The article. That was his claim to fame. The article. That’s what he called it. The god damned fucking article. When he talked about it, he made the whole thing sound way more impressive than it actually was. If you’d just met him and heard him talk about it (which if you just met him, he would) you’d think he was interviewed and featured in some high class art magazine. In actuality, G – whose given name was Wilbur G. Schenk (He would never tell me what the G actually stood for; I guess it was even worse than the rest of his name.) was quoted in a page 33 article about the last art show at a failed co-op gallery. His work wasn’t even part of the show – he thought he was too good for the co-ops; no, he was just there. To Be Seen. His quote was small and nobody remembered it but him.



“Pig fucker,” G cackled. “He’s such a god damn PIG FUCKER!”

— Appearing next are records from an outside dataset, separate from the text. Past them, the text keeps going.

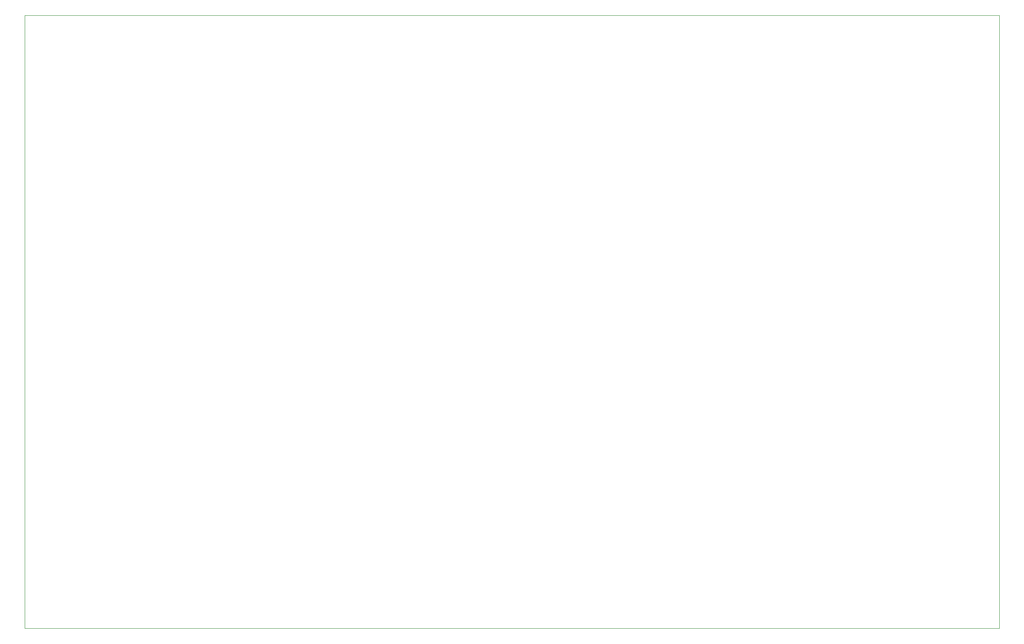
<source format=gbr>
G04 (created by PCBNEW (2013-07-07 BZR 4022)-stable) date 07/02/2017 08:59:05*
%MOIN*%
G04 Gerber Fmt 3.4, Leading zero omitted, Abs format*
%FSLAX34Y34*%
G01*
G70*
G90*
G04 APERTURE LIST*
%ADD10C,0.00590551*%
%ADD11C,0.00393701*%
G04 APERTURE END LIST*
G54D10*
G54D11*
X95250Y-57750D02*
X19000Y-57750D01*
X19000Y-9750D02*
X95250Y-9750D01*
X19000Y-9750D02*
X19000Y-57750D01*
X95250Y-9750D02*
X95250Y-57750D01*
M02*

</source>
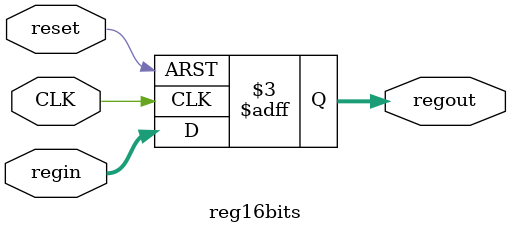
<source format=v>
module reg16bits(CLK,reset,regin,regout);

    parameter N = 16;
    input [N-1:0]regin;
    input reset,CLK;
    output reg [N-1:0]regout;

    always@(posedge CLK, posedge reset) begin
        if(reset == 1) 
            regout <= 16'b0;
        
        else begin
            regout <= regin;
        end
    end
endmodule
</source>
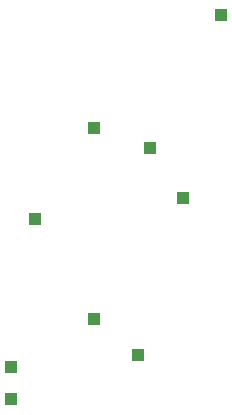
<source format=gbp>
G04*
G04 #@! TF.GenerationSoftware,Altium Limited,Altium Designer,20.1.12 (249)*
G04*
G04 Layer_Color=128*
%FSLAX44Y44*%
%MOMM*%
G71*
G04*
G04 #@! TF.SameCoordinates,BAD2E13A-ADEF-41FB-B1CA-1C4B7F66A015*
G04*
G04*
G04 #@! TF.FilePolarity,Positive*
G04*
G01*
G75*
%ADD75R,1.0000X1.0000*%
D75*
X430000Y302500D02*
D03*
X537500Y340000D02*
D03*
X607500Y627500D02*
D03*
X546957Y515034D02*
D03*
X450000Y455000D02*
D03*
X575000Y472500D02*
D03*
X430000Y330000D02*
D03*
X500000Y532500D02*
D03*
Y370000D02*
D03*
M02*

</source>
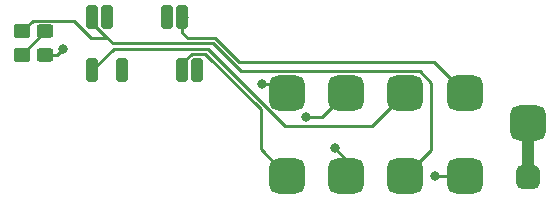
<source format=gbr>
%TF.GenerationSoftware,KiCad,Pcbnew,(6.0.1)*%
%TF.CreationDate,2022-02-21T19:23:01-07:00*%
%TF.ProjectId,MShaw_4gbNandExtensionQSB_V2,4d536861-775f-4346-9762-4e616e644578,rev?*%
%TF.SameCoordinates,Original*%
%TF.FileFunction,Copper,L1,Top*%
%TF.FilePolarity,Positive*%
%FSLAX46Y46*%
G04 Gerber Fmt 4.6, Leading zero omitted, Abs format (unit mm)*
G04 Created by KiCad (PCBNEW (6.0.1)) date 2022-02-21 19:23:01*
%MOMM*%
%LPD*%
G01*
G04 APERTURE LIST*
G04 Aperture macros list*
%AMRoundRect*
0 Rectangle with rounded corners*
0 $1 Rounding radius*
0 $2 $3 $4 $5 $6 $7 $8 $9 X,Y pos of 4 corners*
0 Add a 4 corners polygon primitive as box body*
4,1,4,$2,$3,$4,$5,$6,$7,$8,$9,$2,$3,0*
0 Add four circle primitives for the rounded corners*
1,1,$1+$1,$2,$3*
1,1,$1+$1,$4,$5*
1,1,$1+$1,$6,$7*
1,1,$1+$1,$8,$9*
0 Add four rect primitives between the rounded corners*
20,1,$1+$1,$2,$3,$4,$5,0*
20,1,$1+$1,$4,$5,$6,$7,0*
20,1,$1+$1,$6,$7,$8,$9,0*
20,1,$1+$1,$8,$9,$2,$3,0*%
G04 Aperture macros list end*
%TA.AperFunction,SMDPad,CuDef*%
%ADD10RoundRect,0.750000X0.750000X-0.750000X0.750000X0.750000X-0.750000X0.750000X-0.750000X-0.750000X0*%
%TD*%
%TA.AperFunction,ComponentPad*%
%ADD11RoundRect,0.250000X0.250000X-0.750000X0.250000X0.750000X-0.250000X0.750000X-0.250000X-0.750000X0*%
%TD*%
%TA.AperFunction,SMDPad,CuDef*%
%ADD12RoundRect,0.750000X-0.750000X-0.750000X0.750000X-0.750000X0.750000X0.750000X-0.750000X0.750000X0*%
%TD*%
%TA.AperFunction,SMDPad,CuDef*%
%ADD13RoundRect,0.500000X-0.500000X-0.500000X0.500000X-0.500000X0.500000X0.500000X-0.500000X0.500000X0*%
%TD*%
%TA.AperFunction,SMDPad,CuDef*%
%ADD14RoundRect,0.250000X0.450000X-0.350000X0.450000X0.350000X-0.450000X0.350000X-0.450000X-0.350000X0*%
%TD*%
%TA.AperFunction,SMDPad,CuDef*%
%ADD15RoundRect,0.250000X0.450000X-0.325000X0.450000X0.325000X-0.450000X0.325000X-0.450000X-0.325000X0*%
%TD*%
%TA.AperFunction,ViaPad*%
%ADD16C,0.800000*%
%TD*%
%TA.AperFunction,Conductor*%
%ADD17C,0.250000*%
%TD*%
%TA.AperFunction,Conductor*%
%ADD18C,1.000000*%
%TD*%
G04 APERTURE END LIST*
D10*
%TO.P,J4,1,Pin_1*%
%TO.N,Net-(J1-Pad7)*%
X106560000Y-74330000D03*
%TO.P,J4,2,Pin_2*%
%TO.N,Net-(J2-Pad2)*%
X106560000Y-67330000D03*
%TO.P,J4,3,Pin_3*%
%TO.N,Net-(J2-Pad3)*%
X111560000Y-74330000D03*
%TO.P,J4,4,Pin_4*%
%TO.N,Net-(D1-Pad1)*%
X111560000Y-67330000D03*
%TO.P,J4,5,Pin_5*%
%TO.N,Net-(J2-Pad5)*%
X116560000Y-74330000D03*
%TO.P,J4,6,Pin_6*%
%TO.N,Net-(J1-Pad1)*%
X116560000Y-67330000D03*
%TO.P,J4,7,Pin_7*%
%TO.N,Net-(J1-Pad8)*%
X121560000Y-74330000D03*
%TO.P,J4,8,Pin_8*%
%TO.N,Net-(J2-Pad8)*%
X121560000Y-67330000D03*
%TD*%
D11*
%TO.P,J3,1,Pin_1*%
%TO.N,Net-(J2-Pad5)*%
X90060000Y-60880000D03*
%TO.P,J3,2,Pin_2*%
%TO.N,Net-(J2-Pad3)*%
X91330000Y-60880000D03*
%TO.P,J3,6,Pin_6*%
%TO.N,Net-(J2-Pad2)*%
X96410000Y-60880000D03*
%TO.P,J3,7,Pin_7*%
%TO.N,Net-(J2-Pad8)*%
X97680000Y-60880000D03*
%TD*%
D12*
%TO.P,J5,1,Pin_1*%
%TO.N,Net-(J5-Pad1)*%
X126960000Y-69880000D03*
D13*
%TO.P,J5,2,Pin_2*%
X126960000Y-74420000D03*
%TD*%
D14*
%TO.P,R1,1*%
%TO.N,Net-(D1-Pad2)*%
X84060000Y-64130000D03*
%TO.P,R1,2*%
%TO.N,Net-(J2-Pad5)*%
X84060000Y-62130000D03*
%TD*%
D15*
%TO.P,D1,1,K*%
%TO.N,Net-(D1-Pad1)*%
X86060000Y-64155000D03*
%TO.P,D1,2,A*%
%TO.N,Net-(D1-Pad2)*%
X86060000Y-62105000D03*
%TD*%
D11*
%TO.P,J1,1,Pin_1*%
%TO.N,Net-(J1-Pad1)*%
X90060000Y-65380000D03*
%TO.P,J1,3,Pin_3*%
%TO.N,Net-(D1-Pad1)*%
X92600000Y-65380000D03*
%TO.P,J1,7,Pin_7*%
%TO.N,Net-(J1-Pad7)*%
X97680000Y-65380000D03*
%TO.P,J1,8,Pin_8*%
%TO.N,Net-(J1-Pad8)*%
X98950000Y-65380000D03*
%TD*%
D16*
%TO.N,Net-(D1-Pad1)*%
X87560000Y-63630000D03*
X108100000Y-69400000D03*
%TO.N,Net-(J2-Pad2)*%
X104433017Y-66606983D03*
%TO.N,Net-(J2-Pad3)*%
X110560000Y-72030000D03*
%TO.N,Net-(J1-Pad8)*%
X119060000Y-74330000D03*
%TD*%
D17*
%TO.N,Net-(J2-Pad5)*%
X90060000Y-61422493D02*
X91329427Y-62691920D01*
X91329427Y-62691920D02*
X89970960Y-62691920D01*
X117755080Y-65505480D02*
X102621198Y-65505480D01*
X118760000Y-72130000D02*
X118760000Y-66510400D01*
X102621198Y-65505480D02*
X100257158Y-63141440D01*
X100257158Y-63141440D02*
X91778947Y-63141440D01*
X118760000Y-66510400D02*
X117755080Y-65505480D01*
X91778947Y-63141440D02*
X91329427Y-62691920D01*
X84984520Y-61205480D02*
X88484520Y-61205480D01*
X90060000Y-60880000D02*
X90060000Y-61422493D01*
X84060000Y-62130000D02*
X84984520Y-61205480D01*
X116560000Y-74330000D02*
X118760000Y-72130000D01*
X89970960Y-62691920D02*
X88484520Y-61205480D01*
X90060000Y-61005020D02*
X89934980Y-61005020D01*
%TO.N,Net-(D1-Pad1)*%
X87035000Y-64155000D02*
X87560000Y-63630000D01*
X109490000Y-69400000D02*
X108100000Y-69400000D01*
X86060000Y-64155000D02*
X87035000Y-64155000D01*
X111560000Y-67330000D02*
X109490000Y-69400000D01*
%TO.N,Net-(J2-Pad8)*%
X102456436Y-64705000D02*
X118935000Y-64705000D01*
X97680000Y-62250000D02*
X98121920Y-62691920D01*
X97680000Y-60880000D02*
X97680000Y-62250000D01*
X97680000Y-60880000D02*
X98060000Y-60880000D01*
X100443356Y-62691920D02*
X102456436Y-64705000D01*
X97805000Y-60755000D02*
X97680000Y-60880000D01*
X118935000Y-64705000D02*
X121560000Y-67330000D01*
X98121920Y-62691920D02*
X100443356Y-62691920D01*
%TO.N,Net-(J1-Pad7)*%
X104310000Y-72080000D02*
X104310000Y-68730000D01*
X98477027Y-64040480D02*
X99620480Y-64040480D01*
X97680000Y-64837507D02*
X98477027Y-64040480D01*
X106560000Y-74330000D02*
X104310000Y-72080000D01*
X97680000Y-65380000D02*
X97680000Y-64837507D01*
X104310000Y-68730000D02*
X99620480Y-64040480D01*
%TO.N,Net-(J2-Pad2)*%
X105836983Y-66606983D02*
X106560000Y-67330000D01*
X96410000Y-60880000D02*
X96410000Y-61422493D01*
X104433017Y-66606983D02*
X105836983Y-66606983D01*
%TO.N,Net-(J2-Pad3)*%
X111560000Y-73030000D02*
X111560000Y-74330000D01*
X110560000Y-72030000D02*
X111560000Y-73030000D01*
%TO.N,Net-(J1-Pad8)*%
X98950000Y-64490000D02*
X98950000Y-65380000D01*
X98950000Y-65115000D02*
X98950000Y-65254980D01*
X119060000Y-74330000D02*
X121560000Y-74330000D01*
%TO.N,Net-(J1-Pad1)*%
X106350000Y-70150000D02*
X113740000Y-70150000D01*
X104759520Y-68549120D02*
X105527210Y-69316810D01*
X105527210Y-69327210D02*
X106350000Y-70150000D01*
X103995718Y-67780000D02*
X104010000Y-67780000D01*
X104010000Y-67780000D02*
X104759520Y-68529520D01*
X99806678Y-63590960D02*
X103995718Y-67780000D01*
X105527210Y-69316810D02*
X105527210Y-69327210D01*
X91849040Y-63590960D02*
X99806678Y-63590960D01*
X90060000Y-65380000D02*
X91849040Y-63590960D01*
X113740000Y-70150000D02*
X116560000Y-67330000D01*
X104759520Y-68529520D02*
X104759520Y-68549120D01*
%TO.N,Net-(D1-Pad2)*%
X86060000Y-62130000D02*
X84060000Y-64130000D01*
X86060000Y-62105000D02*
X86060000Y-62130000D01*
D18*
%TO.N,Net-(J5-Pad1)*%
X126960000Y-69880000D02*
X126960000Y-74420000D01*
%TD*%
M02*

</source>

For a brief second, the bar went silent, then returned to it’s usual level of innocuous noise. Vic brought the tab and looked at me. That meant it was time to go. I agreed. G plus five martinis equals obnoxious asshole.



But he insisted on paying. I let him. The only time he allowed himself such a grand gesture was when he was drunk. I’d end up paying in the long run; he’d end up calling in a couple of days, trying to get me to take him out to lunch or something. There was always something. You have to love karmic retribution.



We finished our drinks and left. On the way out, I looked over and saw the auburn goddess. She was sitting at one of the high tables with a guy in very expensive looking suit and ivory white teeth. Her back was to me; but I could tell by the way she was leaning in and tossing her hair around that she was really enjoying herself. I could tell by the look on his well kept face that he was too. Dumb chump bastards have all the luck.